The narrative begins and ends with the autumnal ripening of pomegranates. Polizzono doesn’t offer a symbolic meaning, but it’s impossible not to hear an echo of the myth of Persephone and the pomegranate seeds. Like Ceres, mother of Persephone, Carolyn Polizzono has mourned a lost child – the ‘fantasy child’ who haunted her long after her son Luke was born. Only when she fully accepted the fact that Luke was retarded could Polizzono let go of her fantasy.
In the year of the diary, Polizzono is close to her fiftieth birthday. The wife of a Perth academic, she works as a freelance historian, taking commissions which can be fined in with the needs of Luke, a seventeen-year-old who attends a special school. His older brother, Mark, is a medical student. The pattern of family life is traced in the diary along with the account of the garden’s progress. Polizzono sees herself as always waiting, holding back anxiety, anticipating Luke’s needs but forcing herself to let him go out alone, to learn self-reliance within his limits. Her garden enables her to live to a different rhythm.
This is a reticent book. Grief surfaces in a few poignant details, such as the fact that the Polizzonos stopped using a photograph album when Luke was three. Albums are timebound; they show growth and progress. Loose photos are better; they can be looked at in any order.

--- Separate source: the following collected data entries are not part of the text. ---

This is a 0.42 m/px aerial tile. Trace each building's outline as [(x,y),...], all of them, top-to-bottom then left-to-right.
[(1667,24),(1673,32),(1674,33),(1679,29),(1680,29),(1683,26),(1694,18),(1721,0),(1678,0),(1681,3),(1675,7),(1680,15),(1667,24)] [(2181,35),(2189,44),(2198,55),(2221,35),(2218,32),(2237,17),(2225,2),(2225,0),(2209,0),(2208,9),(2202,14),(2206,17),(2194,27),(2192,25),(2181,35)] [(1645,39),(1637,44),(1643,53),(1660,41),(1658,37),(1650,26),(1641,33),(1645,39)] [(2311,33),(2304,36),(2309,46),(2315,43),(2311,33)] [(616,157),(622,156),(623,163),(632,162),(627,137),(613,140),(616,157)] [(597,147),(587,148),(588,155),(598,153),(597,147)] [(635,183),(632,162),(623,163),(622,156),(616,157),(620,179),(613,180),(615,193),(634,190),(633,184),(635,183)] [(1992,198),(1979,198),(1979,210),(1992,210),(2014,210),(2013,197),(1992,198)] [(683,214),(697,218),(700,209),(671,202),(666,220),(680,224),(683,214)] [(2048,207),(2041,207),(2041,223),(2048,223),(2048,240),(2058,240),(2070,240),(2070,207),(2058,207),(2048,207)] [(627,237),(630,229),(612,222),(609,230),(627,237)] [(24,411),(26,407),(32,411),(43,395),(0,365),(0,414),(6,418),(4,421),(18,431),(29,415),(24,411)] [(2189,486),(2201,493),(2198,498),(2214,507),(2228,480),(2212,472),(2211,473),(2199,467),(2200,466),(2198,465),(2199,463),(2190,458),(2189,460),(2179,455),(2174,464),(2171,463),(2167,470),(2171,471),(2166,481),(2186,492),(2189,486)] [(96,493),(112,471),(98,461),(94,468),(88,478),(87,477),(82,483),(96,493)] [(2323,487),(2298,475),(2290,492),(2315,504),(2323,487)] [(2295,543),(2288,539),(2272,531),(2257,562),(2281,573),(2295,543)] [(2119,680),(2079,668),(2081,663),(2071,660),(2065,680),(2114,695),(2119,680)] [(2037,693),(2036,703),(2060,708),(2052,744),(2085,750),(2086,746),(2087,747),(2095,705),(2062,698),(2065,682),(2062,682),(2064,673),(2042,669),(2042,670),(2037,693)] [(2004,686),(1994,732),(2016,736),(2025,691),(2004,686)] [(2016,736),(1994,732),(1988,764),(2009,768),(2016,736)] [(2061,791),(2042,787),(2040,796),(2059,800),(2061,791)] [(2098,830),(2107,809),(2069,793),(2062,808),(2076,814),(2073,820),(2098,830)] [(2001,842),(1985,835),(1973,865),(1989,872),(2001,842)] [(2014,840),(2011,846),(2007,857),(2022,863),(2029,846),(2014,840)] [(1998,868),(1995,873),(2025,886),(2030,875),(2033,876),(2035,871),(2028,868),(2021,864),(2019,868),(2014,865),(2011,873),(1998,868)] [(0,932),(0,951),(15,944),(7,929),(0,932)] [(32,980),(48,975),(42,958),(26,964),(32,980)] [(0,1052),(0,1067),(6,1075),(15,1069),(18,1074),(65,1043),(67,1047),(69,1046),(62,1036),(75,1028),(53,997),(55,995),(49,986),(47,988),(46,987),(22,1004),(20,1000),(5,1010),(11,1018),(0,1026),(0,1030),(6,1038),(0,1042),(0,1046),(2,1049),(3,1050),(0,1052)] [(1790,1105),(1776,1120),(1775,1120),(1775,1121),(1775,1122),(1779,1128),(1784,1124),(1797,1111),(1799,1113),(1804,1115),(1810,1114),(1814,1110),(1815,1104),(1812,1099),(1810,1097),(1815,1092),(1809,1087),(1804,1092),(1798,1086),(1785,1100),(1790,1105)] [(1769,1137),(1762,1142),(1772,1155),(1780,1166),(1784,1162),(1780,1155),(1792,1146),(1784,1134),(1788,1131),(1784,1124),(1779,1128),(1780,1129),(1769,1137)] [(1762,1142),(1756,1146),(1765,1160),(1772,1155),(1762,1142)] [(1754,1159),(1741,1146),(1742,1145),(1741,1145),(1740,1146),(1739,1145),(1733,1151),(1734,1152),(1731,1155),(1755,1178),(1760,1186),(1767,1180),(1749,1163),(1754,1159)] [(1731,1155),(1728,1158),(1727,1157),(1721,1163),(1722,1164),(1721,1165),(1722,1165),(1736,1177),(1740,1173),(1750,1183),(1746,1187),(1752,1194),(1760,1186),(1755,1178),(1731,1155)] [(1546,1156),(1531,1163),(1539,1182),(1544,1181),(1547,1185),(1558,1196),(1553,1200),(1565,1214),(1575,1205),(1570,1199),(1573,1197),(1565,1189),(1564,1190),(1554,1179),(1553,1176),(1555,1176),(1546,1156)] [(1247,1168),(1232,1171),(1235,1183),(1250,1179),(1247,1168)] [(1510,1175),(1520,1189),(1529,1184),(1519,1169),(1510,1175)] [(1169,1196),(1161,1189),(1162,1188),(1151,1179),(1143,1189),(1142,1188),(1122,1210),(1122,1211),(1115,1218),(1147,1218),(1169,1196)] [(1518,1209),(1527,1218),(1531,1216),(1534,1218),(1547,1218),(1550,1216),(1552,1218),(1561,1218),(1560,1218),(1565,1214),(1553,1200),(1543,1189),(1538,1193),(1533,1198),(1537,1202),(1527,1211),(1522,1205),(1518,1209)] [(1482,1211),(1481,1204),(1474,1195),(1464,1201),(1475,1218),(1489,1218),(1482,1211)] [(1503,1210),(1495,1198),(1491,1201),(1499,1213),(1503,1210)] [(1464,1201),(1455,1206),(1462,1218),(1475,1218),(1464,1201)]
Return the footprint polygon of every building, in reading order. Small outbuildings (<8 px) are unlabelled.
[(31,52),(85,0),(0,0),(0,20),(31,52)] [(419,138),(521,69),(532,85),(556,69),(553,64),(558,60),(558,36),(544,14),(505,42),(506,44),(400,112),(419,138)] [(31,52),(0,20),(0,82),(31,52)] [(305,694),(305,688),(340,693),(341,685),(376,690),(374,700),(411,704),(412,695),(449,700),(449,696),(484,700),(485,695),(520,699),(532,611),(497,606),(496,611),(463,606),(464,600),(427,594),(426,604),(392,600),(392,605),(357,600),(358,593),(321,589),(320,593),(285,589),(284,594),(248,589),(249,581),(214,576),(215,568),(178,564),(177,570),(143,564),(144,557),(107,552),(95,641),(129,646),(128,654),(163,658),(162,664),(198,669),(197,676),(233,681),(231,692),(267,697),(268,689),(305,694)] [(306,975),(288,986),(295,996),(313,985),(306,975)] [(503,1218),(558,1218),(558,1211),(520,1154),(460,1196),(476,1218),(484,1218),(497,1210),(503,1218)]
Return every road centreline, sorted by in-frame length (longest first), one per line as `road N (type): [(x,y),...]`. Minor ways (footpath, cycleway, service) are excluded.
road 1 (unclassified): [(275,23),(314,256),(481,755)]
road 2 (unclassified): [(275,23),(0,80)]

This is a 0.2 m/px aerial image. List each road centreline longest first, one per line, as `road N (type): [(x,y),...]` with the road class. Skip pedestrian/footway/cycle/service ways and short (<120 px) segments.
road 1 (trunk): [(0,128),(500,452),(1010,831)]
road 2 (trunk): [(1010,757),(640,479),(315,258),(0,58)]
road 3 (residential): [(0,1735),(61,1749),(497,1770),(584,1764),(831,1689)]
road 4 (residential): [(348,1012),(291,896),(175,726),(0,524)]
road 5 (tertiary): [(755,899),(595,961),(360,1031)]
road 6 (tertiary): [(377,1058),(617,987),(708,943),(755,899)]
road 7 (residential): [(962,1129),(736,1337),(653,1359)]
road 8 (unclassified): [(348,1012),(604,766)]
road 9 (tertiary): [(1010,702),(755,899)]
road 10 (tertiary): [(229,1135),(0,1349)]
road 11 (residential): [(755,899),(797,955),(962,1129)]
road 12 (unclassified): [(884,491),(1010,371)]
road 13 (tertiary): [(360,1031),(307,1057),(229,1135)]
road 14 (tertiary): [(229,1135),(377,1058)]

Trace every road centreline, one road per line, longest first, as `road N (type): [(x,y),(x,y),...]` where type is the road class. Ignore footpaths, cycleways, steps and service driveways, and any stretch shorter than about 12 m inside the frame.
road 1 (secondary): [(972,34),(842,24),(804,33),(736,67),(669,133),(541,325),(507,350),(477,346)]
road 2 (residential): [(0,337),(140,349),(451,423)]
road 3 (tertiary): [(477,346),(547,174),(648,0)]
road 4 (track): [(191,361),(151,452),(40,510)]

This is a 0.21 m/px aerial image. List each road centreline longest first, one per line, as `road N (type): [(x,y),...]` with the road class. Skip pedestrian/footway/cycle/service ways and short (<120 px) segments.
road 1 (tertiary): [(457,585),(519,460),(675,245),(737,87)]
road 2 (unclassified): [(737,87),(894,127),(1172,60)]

Polizzotto remembers having felt, when Luke was small, that she and her husband had been expelled from the normal world:
We spent the first few years of his life, to my mind, in wrongful exile. Then it became clear that what we had entered, by virtue of Luke’s disabilities, was the normal world. 1be world where paying your taxes, and being kind to people, and keeping your insurance up to date won’t save you. The world where anything can happen. Certainty was gone from our lives.
Pomegranate Season finds strength in stillness. Till Apples Grow on an Orange Tree is full of rapid movement, journeys, quests and escapes. Home for Cassandra Pybus is the wonderfully named Lower Snug, Tasmania, where six generations of her family have lived. From there, she moved as a schoolgirl to Sydney. Growing up in the 1960s she discovered intellectual–bohemian life in Glebe pubs, dropped in and out of university, fell in love. So far, you could say it’s typical ’60s, but in the title story Pybus revisits a tragedy: a story of betrayal and violent death, unresolved and unexplained.
Pybus sees her younger self as always in flight, solving every problem with an airline ticket. She is shocked to remember how easy it was in the ’60s to move on, into new jobs, new relationships. She was a student–rebel at Berkeley, California in 1969 – a phase she now recalls with a sharp edge of irony. She is equally sharp about her next stage in self-invention, as a feminist bureaucrat in Melbourne, working for affirmative action policies in government. The quest for ‘self-actualisation’ had taken her into work she disliked: her air of self-confidence belied terror and loneliness. For her, the way out of the trap was to follow instinct rather than program. It was the way home, to Tasmania, marriage and the freedom of a writer’s life.
The later essays in Till Apples Grow on an Orange Tree are less directly personal, although an autobiographical thread unites them. ‘Oyster Cove, 1888’ is a powerful, painful and timely account of the last Tasmanian Aborigines, made more immediate by Pybus’s use of family history and her sense of place.
Other essays, including an account of visiting Port Arthur after the 1996 shootings, look at the way we make histories, at media manipulations, truth and legend. Now that the essay form is back in fashion, the authority and clarity of Cassandra Pybus’s voice add memorably to present debates and our sense of the past.